For the most part, the U.S. government has stayed on the sideline while big-ticket litigation against the Vatican over sex-abuse claims has played out.

But you can rest assured that folks at the U.S. State Department are paying close attention. After all, it’s not every day that litigation against a foreign nation makes its way to the steps of the Supreme Court.

In a filing made late last week, the U.S. government weighed in, largely siding with the Vatican’s argument that the Ninth Circuit erred by allowing a sex-abuse case to go forward against the Vatican. The move represented a rare foray by Washington into the highly sensitive litigation.

In the filing, the solicitor general’s office urged the Supreme Court to set aside the Ninth Circuit ruling and order the Ninth Circuit to reconsider it in light of a different reading on the law of sovereign immunity. Click here for the WSJ story; here for the filing.

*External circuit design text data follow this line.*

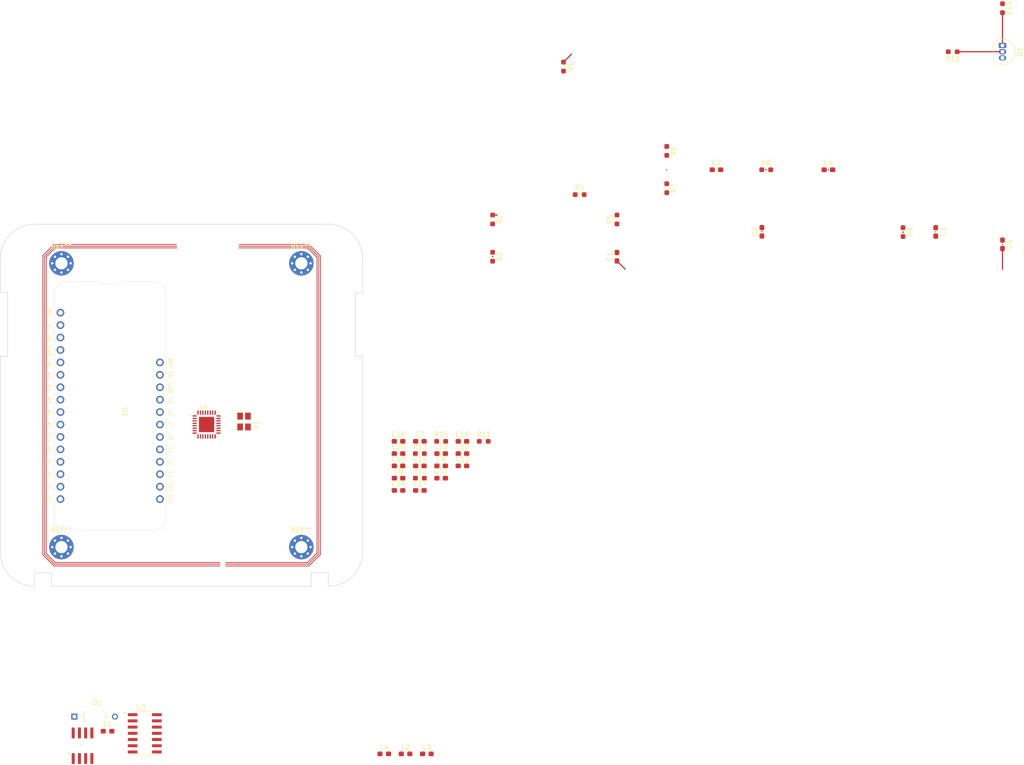
<source format=kicad_pcb>
(kicad_pcb (version 20220308) (generator pcbnew)

  (general
    (thickness 1.6)
  )

  (paper "A4")
  (layers
    (0 "F.Cu" signal)
    (31 "B.Cu" signal)
    (32 "B.Adhes" user "B.Adhesive")
    (33 "F.Adhes" user "F.Adhesive")
    (34 "B.Paste" user)
    (35 "F.Paste" user)
    (36 "B.SilkS" user "B.Silkscreen")
    (37 "F.SilkS" user "F.Silkscreen")
    (38 "B.Mask" user)
    (39 "F.Mask" user)
    (40 "Dwgs.User" user "User.Drawings")
    (41 "Cmts.User" user "User.Comments")
    (42 "Eco1.User" user "User.Eco1")
    (43 "Eco2.User" user "User.Eco2")
    (44 "Edge.Cuts" user)
    (45 "Margin" user)
    (46 "B.CrtYd" user "B.Courtyard")
    (47 "F.CrtYd" user "F.Courtyard")
    (48 "B.Fab" user)
    (49 "F.Fab" user)
    (50 "User.1" user)
    (51 "User.2" user)
    (52 "User.3" user)
    (53 "User.4" user)
    (54 "User.5" user)
    (55 "User.6" user)
    (56 "User.7" user)
    (57 "User.8" user)
    (58 "User.9" user)
  )

  (setup
    (stackup
      (layer "F.SilkS" (type "Top Silk Screen"))
      (layer "F.Paste" (type "Top Solder Paste"))
      (layer "F.Mask" (type "Top Solder Mask") (thickness 0.01))
      (layer "F.Cu" (type "copper") (thickness 0.035))
      (layer "dielectric 1" (type "core") (thickness 1.51) (material "FR4") (epsilon_r 4.5) (loss_tangent 0.02))
      (layer "B.Cu" (type "copper") (thickness 0.035))
      (layer "B.Mask" (type "Bottom Solder Mask") (thickness 0.01))
      (layer "B.Paste" (type "Bottom Solder Paste"))
      (layer "B.SilkS" (type "Bottom Silk Screen"))
      (copper_finish "None")
      (dielectric_constraints no)
    )
    (pad_to_mask_clearance 0)
    (pcbplotparams
      (layerselection 0x00010fc_ffffffff)
      (disableapertmacros false)
      (usegerberextensions false)
      (usegerberattributes true)
      (usegerberadvancedattributes true)
      (creategerberjobfile true)
      (dashed_line_dash_ratio 12.000000)
      (dashed_line_gap_ratio 3.000000)
      (svgprecision 4)
      (excludeedgelayer true)
      (plotframeref false)
      (viasonmask false)
      (mode 1)
      (useauxorigin false)
      (hpglpennumber 1)
      (hpglpenspeed 20)
      (hpglpendiameter 15.000000)
      (dxfpolygonmode true)
      (dxfimperialunits true)
      (dxfusepcbnewfont true)
      (psnegative false)
      (psa4output false)
      (plotreference true)
      (plotvalue true)
      (plotinvisibletext false)
      (sketchpadsonfab false)
      (subtractmaskfromsilk false)
      (outputformat 1)
      (mirror false)
      (drillshape 1)
      (scaleselection 1)
      (outputdirectory "")
    )
  )

  (net 0 "")
  (net 1 "GND")
  (net 2 "Net-(C1-Pad2)")
  (net 3 "Net-(U3A-+)")
  (net 4 "Net-(C2-Pad2)")
  (net 5 "Net-(C4-Pad1)")
  (net 6 "Net-(D1-A)")
  (net 7 "Net-(D1-K)")
  (net 8 "Net-(U4-OSCIN)")
  (net 9 "Net-(U4-OSCOUT)")
  (net 10 "Net-(C11-Pad2)")
  (net 11 "Net-(U4-TVSS)")
  (net 12 "Net-(C10-Pad2)")
  (net 13 "Net-(C11-Pad1)")
  (net 14 "Net-(C13-Pad1)")
  (net 15 "Net-(U4-VMID)")
  (net 16 "Net-(U4-RX)")
  (net 17 "+3V3")
  (net 18 "/Low Frequency RF/LF_RF_RX")
  (net 19 "Net-(U2A--)")
  (net 20 "Net-(U2A-+)")
  (net 21 "Net-(U3A--)")
  (net 22 "/Low Frequency RF/LF_RF_TX")
  (net 23 "Net-(U4-I2C)")
  (net 24 "Net-(L4-Pad1)")
  (net 25 "Net-(L4-Pad2)")
  (net 26 "+5V")
  (net 27 "Net-(Q1-C)")
  (net 28 "Net-(Q1-B)")
  (net 29 "Net-(Q1-E)")
  (net 30 "/IRQ")
  (net 31 "/High Frequency RF/SCK")
  (net 32 "/High Frequency RF/MOSI")
  (net 33 "/High Frequency RF/MISO")
  (net 34 "/High Frequency RF/CS")
  (net 35 "/High Frequency RF/RST")
  (net 36 "Net-(U4-TX1)")
  (net 37 "Net-(U4-TX2)")

  (footprint "Resistor_SMD:R_0603_1608Metric_Pad0.98x0.95mm_HandSolder" (layer "F.Cu") (at 198.119999 52.029493 -90))

  (footprint "Capacitor_SMD:C_0603_1608Metric_Pad1.08x0.95mm_HandSolder" (layer "F.Cu") (at 147.7 116.4))

  (footprint "ZenerDiodes:DIOAD829W49L456D191" (layer "F.Cu") (at 81.28 167.64))

  (footprint "Resistor_SMD:R_0603_1608Metric_Pad0.98x0.95mm_HandSolder" (layer "F.Cu") (at 162.56 73.66 -90))

  (footprint "Capacitor_SMD:C_0603_1608Metric_Pad1.08x0.95mm_HandSolder" (layer "F.Cu") (at 156.4 111.38))

  (footprint "Resistor_SMD:R_0603_1608Metric_Pad0.98x0.95mm_HandSolder" (layer "F.Cu") (at 198.119999 59.649493 -90))

  (footprint "Inductor_SMD:L_0603_1608Metric_Pad1.05x0.95mm_HandSolder" (layer "F.Cu") (at 83.915 170.63))

  (footprint "Resistor_SMD:R_0603_1608Metric_Pad0.98x0.95mm_HandSolder" (layer "F.Cu") (at 180.34 60.96))

  (footprint "Capacitor_SMD:C_0603_1608Metric_Pad1.08x0.95mm_HandSolder" (layer "F.Cu") (at 147.7 111.38))

  (footprint "Resistor_SMD:R_0603_1608Metric_Pad0.98x0.95mm_HandSolder" (layer "F.Cu") (at 147.7 113.89))

  (footprint "Resistor_SMD:R_0603_1608Metric_Pad0.98x0.95mm_HandSolder" (layer "F.Cu") (at 266.7 22.86 -90))

  (footprint "Capacitor_SMD:C_0603_1608Metric_Pad1.08x0.95mm_HandSolder" (layer "F.Cu") (at 143.35 121.42))

  (footprint "MountingHole:MountingHole_2.5mm_Pad_Via" (layer "F.Cu") (at 123.5 75))

  (footprint "Capacitor_SMD:C_0603_1608Metric_Pad1.08x0.95mm_HandSolder" (layer "F.Cu") (at 143.35 111.38))

  (footprint "DualComparator_LM393:SO08" (layer "F.Cu") (at 78.8065 173.5961))

  (footprint "Resistor_SMD:R_0603_1608Metric_Pad0.98x0.95mm_HandSolder" (layer "F.Cu") (at 160.75 111.38))

  (footprint "Inductor_SMD:L_0603_1608Metric_Pad1.05x0.95mm_HandSolder" (layer "F.Cu") (at 149.13 175.26))

  (footprint "Capacitor_SMD:C_0603_1608Metric_Pad1.08x0.95mm_HandSolder" (layer "F.Cu") (at 143.35 118.91))

  (footprint "Inductor_SMD:L_0603_1608Metric_Pad1.05x0.95mm_HandSolder" (layer "F.Cu") (at 140.43 175.26))

  (footprint "Capacitor_SMD:C_0603_1608Metric_Pad1.08x0.95mm_HandSolder" (layer "F.Cu") (at 147.7 121.42))

  (footprint "Capacitor_SMD:C_0603_1608Metric_Pad1.08x0.95mm_HandSolder" (layer "F.Cu") (at 152.05 113.89))

  (footprint "Capacitor_SMD:C_0603_1608Metric_Pad1.08x0.95mm_HandSolder" (layer "F.Cu") (at 231.14 55.88))

  (footprint "Resistor_SMD:R_0603_1608Metric_Pad0.98x0.95mm_HandSolder" (layer "F.Cu") (at 256.54 31.762694 180))

  (footprint "Resistor_SMD:R_0603_1608Metric_Pad0.98x0.95mm_HandSolder" (layer "F.Cu") (at 147.7 118.91))

  (footprint "MountingHole:MountingHole_2.5mm_Pad_Via" (layer "F.Cu") (at 74.5 133))

  (footprint "Capacitor_SMD:C_0603_1608Metric_Pad1.08x0.95mm_HandSolder" (layer "F.Cu") (at 152.05 118.91))

  (footprint "MIFARE:QFN50P500X500X100-33N" (layer "F.Cu") (at 104.14 107.95))

  (footprint "Capacitor_SMD:C_0603_1608Metric_Pad1.08x0.95mm_HandSolder" (layer "F.Cu") (at 143.35 116.4))

  (footprint "Capacitor_SMD:C_0603_1608Metric_Pad1.08x0.95mm_HandSolder" (layer "F.Cu") (at 217.556486 68.556999 90))

  (footprint "Resistor_SMD:R_0603_1608Metric_Pad0.98x0.95mm_HandSolder" (layer "F.Cu") (at 177.038 34.798 -90))

  (footprint "Footprint Library:Crystal_SMD_3225-4Pin_3.2x2.5mm_HandSoldering" (layer "F.Cu") (at 111.76 107.315 -90))

  (footprint "MountingHole:MountingHole_2.5mm_Pad_Via" (layer "F.Cu") (at 123.5 133))

  (footprint "Inductor_SMD:L_0603_1608Metric_Pad1.05x0.95mm_HandSolder" (layer "F.Cu") (at 144.78 175.26))

  (footprint "Package_TO_SOT_THT:TO-92_Inline" (layer "F.Cu") (at 266.7 30.48 -90))

  (footprint "Capacitor_SMD:C_0603_1608Metric_Pad1.08x0.95mm_HandSolder" (layer "F.Cu") (at 187.96 73.66 90))

  (footprint "MountingHole:MountingHole_2.5mm_Pad_Via" (layer "F.Cu") (at 74.5 75))

  (footprint "GPOPAmp_LM324:SOIC127P600X175-14N" (layer "F.Cu") (at 91.515 171.055))

  (footprint "Capacitor_SMD:C_0603_1608Metric_Pad1.08x0.95mm_HandSolder" (layer "F.Cu") (at 208.28 55.88))

  (footprint "Resistor_SMD:R_0603_1608Metric_Pad0.98x0.95mm_HandSolder" (layer "F.Cu") (at 218.44 55.88))

  (footprint "Capacitor_SMD:C_0603_1608Metric_Pad1.08x0.95mm_HandSolder" (layer "F.Cu") (at 253.057861 68.58 -90))

  (footprint "Capacitor_SMD:C_0603_1608Metric_Pad1.08x0.95mm_HandSolder" (layer "F.Cu") (at 152.05 116.4))

  (footprint "Resistor_SMD:R_0603_1608Metric_Pad0.98x0.95mm_HandSolder" (layer "F.Cu") (at 152.05 111.38))

  (footprint "Resistor_SMD:R_0603_1608Metric_Pad0.98x0.95mm_HandSolder" (layer "F.Cu") (at 246.38 68.611356 -90))

  (footprint "Capacitor_SMD:C_0603_1608Metric_Pad1.08x0.95mm_HandSolder" (layer "F.Cu") (at 156.4 116.4))

  (footprint "Capacitor_SMD:C_0603_1608Metric_Pad1.08x0.95mm_HandSolder" (layer "F.Cu") (at 266.7 71.12 -90))

  (footprint "Resistor_SMD:R_0603_1608Metric_Pad0.98x0.95mm_HandSolder" (layer "F.Cu") (at 187.96 66.04 90))

  (footprint "Capacitor_SMD:C_0603_1608Metric_Pad1.08x0.95mm_HandSolder" (layer "F.Cu") (at 143.35 113.89))

  (footprint "Capacitor_SMD:C_0603_1608Metric_Pad1.08x0.95mm_HandSolder" (layer "F.Cu") (at 156.4 113.89))

  (footprint "Resistor_SMD:R_0603_1608Metric_Pad0.98x0.95mm_HandSolder" (layer "F.Cu") (at 162.56 66.04 -90))

  (footprint "Footprint Library:Adafruit Feather Huzzah 32" (layer "F.Cu") (at 84.455 105.41 -90))

  (gr_line locked (start 125.5 138.25) (end 129 138.25)
    (stroke (width 0.1) (type default)) (layer "Edge.Cuts") (tstamp 0333df78-aa0e-4a08-9702-3814aaa71f5f))
  (gr_line locked (start 134.5 94) (end 136 94)
    (stroke (width 0.1) (type default)) (layer "Edge.Cuts") (tstamp 044b902f-1de3-4863-a9cd-e052b53f126c))
  (gr_line locked (start 69 138.25) (end 72.5 138.25)
    (stroke (width 0.1) (type default)) (layer "Edge.Cuts") (tstamp 0464a5ce-8145-4fa4-a9c7-909a76bfd5b8))
  (gr_line locked (start 125.5 141) (end 72.5 141)
    (stroke (width 0.1) (type default)) (layer "Edge.Cuts") (tstamp 1a5a9c5b-d8a6-407a-9ba2-a6b48b75ab0a))
  (gr_line locked (start 129 138.25) (end 129 141)
    (stroke (width 0.1) (typ
... [9793 chars truncated]
</source>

The lawsuit, Doe v. Holy See, was filed in 2002 on behalf of a man who claimed he was sexually abused by a priest in Oregon in the mid-1960s. The plaintiff named the Holy See as a defendant, in addition to a handful of other parties.

The plaintiff’s theory: Since the accused priest had previously been accused of abusing children in Ireland and Chicago, the Vatican should be held accountable for moving the priest to Oregon and continuing to let him serve, where it was conceivable he would continue to abuse. Jeffrey Lena, attorney for the Vatican, noted that the plaintiff has not provided evidence that the Vatican moved the priest in question around, or had control over the priest.

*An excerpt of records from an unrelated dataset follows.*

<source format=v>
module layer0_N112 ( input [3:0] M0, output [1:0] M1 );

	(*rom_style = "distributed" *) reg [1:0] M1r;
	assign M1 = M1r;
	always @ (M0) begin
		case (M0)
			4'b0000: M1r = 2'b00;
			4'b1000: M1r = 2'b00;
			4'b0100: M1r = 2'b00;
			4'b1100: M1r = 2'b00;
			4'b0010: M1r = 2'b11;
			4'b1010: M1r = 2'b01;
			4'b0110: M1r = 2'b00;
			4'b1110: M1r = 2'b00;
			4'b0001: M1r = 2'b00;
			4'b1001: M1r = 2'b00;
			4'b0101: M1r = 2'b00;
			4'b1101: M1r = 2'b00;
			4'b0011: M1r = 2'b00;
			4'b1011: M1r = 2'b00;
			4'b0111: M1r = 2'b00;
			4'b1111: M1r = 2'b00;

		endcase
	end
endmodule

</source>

Specifically, the solicitor general’s office argued in its brief that the Ninth Circuit misapplied the Foreign Sovereign Immunities Act, a 1976 federal law governing when U.S. courts can hear cases against other countries.

Commenting on the brief, David Bederman, an international-law expert at Emory University School of Law, said that, “the door may still be cracked a bit,” for the plaintiff, “but there’s not a lot of daylight showing.”

Jeffrey Anderson, the lawyer for the plaintiff, called the Solicitor General’s brief “a little perplexing,” but said he remained heartened that the government didn’t recommend more-drastic action, such as dismissing the case altogether.